§ **Выбранный текст**
.....

Михаил Яковлевич Гефтер (1918-1995)

Его глубоким убеждением было, что и история вовсе не событийный поток. Она множество раз обрывается и начинается вновь. Эту дискретность уловить не просто. Но, быть может, нужно зрение поострее?

Мемуаристика20.07.2011 // 632

Высочина Е.И. Михаил Яковлевич Гефтер (1918-1995) // Историки России: Послевоенное поколение. М.: АИРО-ХХ, 2000. С. 79-114.

.....

§ **Список строк**
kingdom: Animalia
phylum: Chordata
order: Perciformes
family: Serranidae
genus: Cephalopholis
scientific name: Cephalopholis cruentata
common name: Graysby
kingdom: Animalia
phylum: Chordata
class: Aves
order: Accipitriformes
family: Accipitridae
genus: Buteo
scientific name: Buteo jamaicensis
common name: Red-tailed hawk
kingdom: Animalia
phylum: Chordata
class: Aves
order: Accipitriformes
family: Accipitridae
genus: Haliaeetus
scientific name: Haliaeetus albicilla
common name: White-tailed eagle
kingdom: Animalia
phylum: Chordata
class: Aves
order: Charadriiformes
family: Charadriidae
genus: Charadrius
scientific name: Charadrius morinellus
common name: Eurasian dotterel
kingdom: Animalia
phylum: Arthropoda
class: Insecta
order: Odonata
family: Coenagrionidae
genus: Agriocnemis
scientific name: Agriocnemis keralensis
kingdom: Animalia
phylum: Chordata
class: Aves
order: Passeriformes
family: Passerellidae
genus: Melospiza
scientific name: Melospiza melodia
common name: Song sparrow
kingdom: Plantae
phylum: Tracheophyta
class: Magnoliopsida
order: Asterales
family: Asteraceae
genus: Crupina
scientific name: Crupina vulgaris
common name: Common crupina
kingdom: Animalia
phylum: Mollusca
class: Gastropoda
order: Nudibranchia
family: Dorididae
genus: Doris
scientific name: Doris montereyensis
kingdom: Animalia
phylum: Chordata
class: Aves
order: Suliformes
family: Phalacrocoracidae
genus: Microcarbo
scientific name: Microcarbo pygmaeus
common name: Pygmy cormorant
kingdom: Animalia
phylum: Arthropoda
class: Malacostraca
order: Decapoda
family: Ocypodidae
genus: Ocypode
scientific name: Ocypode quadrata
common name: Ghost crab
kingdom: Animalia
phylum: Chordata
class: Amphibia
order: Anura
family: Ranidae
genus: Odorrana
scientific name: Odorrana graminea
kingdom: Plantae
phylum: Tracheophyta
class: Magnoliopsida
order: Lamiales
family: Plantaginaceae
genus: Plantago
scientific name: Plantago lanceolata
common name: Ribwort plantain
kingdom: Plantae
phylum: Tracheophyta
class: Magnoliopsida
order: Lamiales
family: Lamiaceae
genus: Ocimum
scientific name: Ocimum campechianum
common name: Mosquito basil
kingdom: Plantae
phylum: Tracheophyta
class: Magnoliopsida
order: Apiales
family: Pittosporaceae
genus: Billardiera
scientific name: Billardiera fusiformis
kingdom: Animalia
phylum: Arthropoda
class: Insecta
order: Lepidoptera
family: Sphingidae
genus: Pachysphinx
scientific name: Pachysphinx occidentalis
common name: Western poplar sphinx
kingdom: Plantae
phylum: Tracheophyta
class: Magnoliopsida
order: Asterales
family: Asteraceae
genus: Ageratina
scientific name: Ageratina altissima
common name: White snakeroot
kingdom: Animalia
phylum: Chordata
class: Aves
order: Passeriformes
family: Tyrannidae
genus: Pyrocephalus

.....

§ **Задание**
Ответьте на вопросы по выбранному тексту:
(а) В каком году родился и в каком году умер Михаил Яковлевич Гефтер?
(б) Чем, по его глубокому убеждению, история вовсе не является?
(в) На каких страницах сборника «Историки России: Послевоенное поколение» помещена статья Высочиной?

§ **Ответ**
(а) Родился в 1918 году, умер в 1995 году.
(б) Событийным потоком.
(в) На страницах 79–114.